/---

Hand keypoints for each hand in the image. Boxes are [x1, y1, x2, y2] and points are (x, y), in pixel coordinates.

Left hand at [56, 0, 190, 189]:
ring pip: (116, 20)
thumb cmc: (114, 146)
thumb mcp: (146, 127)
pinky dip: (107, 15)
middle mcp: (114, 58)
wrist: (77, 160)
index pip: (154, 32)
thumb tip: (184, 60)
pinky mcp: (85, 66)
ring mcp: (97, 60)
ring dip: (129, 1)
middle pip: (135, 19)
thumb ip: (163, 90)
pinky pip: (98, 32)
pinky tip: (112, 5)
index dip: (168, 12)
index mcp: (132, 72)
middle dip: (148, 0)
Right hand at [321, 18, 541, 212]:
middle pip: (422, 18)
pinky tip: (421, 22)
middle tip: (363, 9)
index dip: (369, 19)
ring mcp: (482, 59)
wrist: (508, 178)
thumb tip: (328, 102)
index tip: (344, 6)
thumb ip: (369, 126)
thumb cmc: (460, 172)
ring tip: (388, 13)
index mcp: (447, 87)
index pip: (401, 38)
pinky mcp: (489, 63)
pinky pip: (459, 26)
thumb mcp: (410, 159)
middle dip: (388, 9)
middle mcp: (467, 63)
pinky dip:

\---
/---

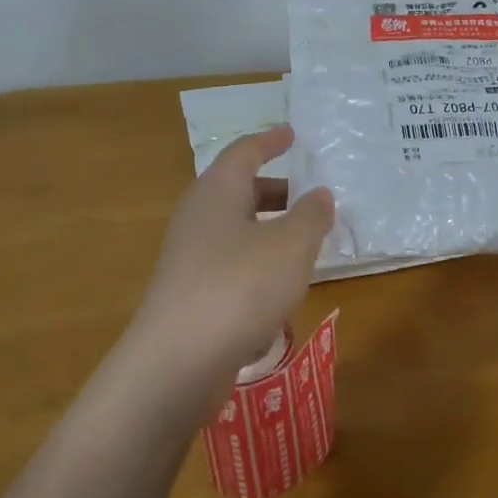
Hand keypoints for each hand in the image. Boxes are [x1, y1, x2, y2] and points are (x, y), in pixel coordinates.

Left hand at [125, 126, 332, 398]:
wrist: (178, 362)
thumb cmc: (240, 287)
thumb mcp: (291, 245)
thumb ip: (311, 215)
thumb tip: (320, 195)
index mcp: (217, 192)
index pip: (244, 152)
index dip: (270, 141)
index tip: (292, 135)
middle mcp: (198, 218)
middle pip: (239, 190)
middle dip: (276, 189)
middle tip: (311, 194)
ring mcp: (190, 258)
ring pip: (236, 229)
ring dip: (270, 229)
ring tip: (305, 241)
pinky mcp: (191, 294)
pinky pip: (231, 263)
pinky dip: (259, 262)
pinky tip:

\---
/---

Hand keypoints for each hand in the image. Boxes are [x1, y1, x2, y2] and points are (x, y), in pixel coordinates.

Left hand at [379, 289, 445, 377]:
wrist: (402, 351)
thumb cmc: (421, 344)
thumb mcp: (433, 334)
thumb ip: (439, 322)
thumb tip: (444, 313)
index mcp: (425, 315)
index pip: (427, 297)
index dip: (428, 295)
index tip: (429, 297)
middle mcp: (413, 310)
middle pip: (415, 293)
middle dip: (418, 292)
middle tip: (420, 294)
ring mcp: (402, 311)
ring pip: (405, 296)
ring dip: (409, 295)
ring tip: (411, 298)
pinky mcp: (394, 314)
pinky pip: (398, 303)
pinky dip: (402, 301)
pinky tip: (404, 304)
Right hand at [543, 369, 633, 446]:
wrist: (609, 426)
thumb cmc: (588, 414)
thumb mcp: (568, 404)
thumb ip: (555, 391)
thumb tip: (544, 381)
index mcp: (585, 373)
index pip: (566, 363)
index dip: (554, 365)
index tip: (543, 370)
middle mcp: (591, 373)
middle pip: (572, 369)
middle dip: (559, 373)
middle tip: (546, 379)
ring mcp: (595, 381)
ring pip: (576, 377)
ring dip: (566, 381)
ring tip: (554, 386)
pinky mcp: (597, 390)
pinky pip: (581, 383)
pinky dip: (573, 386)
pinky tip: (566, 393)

\---

Problem statement » In the listing above, find the line with "index tip: (543, 370)" and the line with "pinky tip: (566, 393)", then print exactly those two lines and every line between them, and nothing more.

Finished task »
index tip: (543, 370)
middle mcp: (591, 373)
middle pip: (572, 369)
middle dip: (559, 373)
middle tip: (546, 379)
ring mcp: (595, 381)
ring pip: (576, 377)
ring dip: (566, 381)
ring tip: (554, 386)
pinky mcp: (597, 390)
pinky pip: (581, 383)
pinky dip: (573, 386)
pinky tip: (566, 393)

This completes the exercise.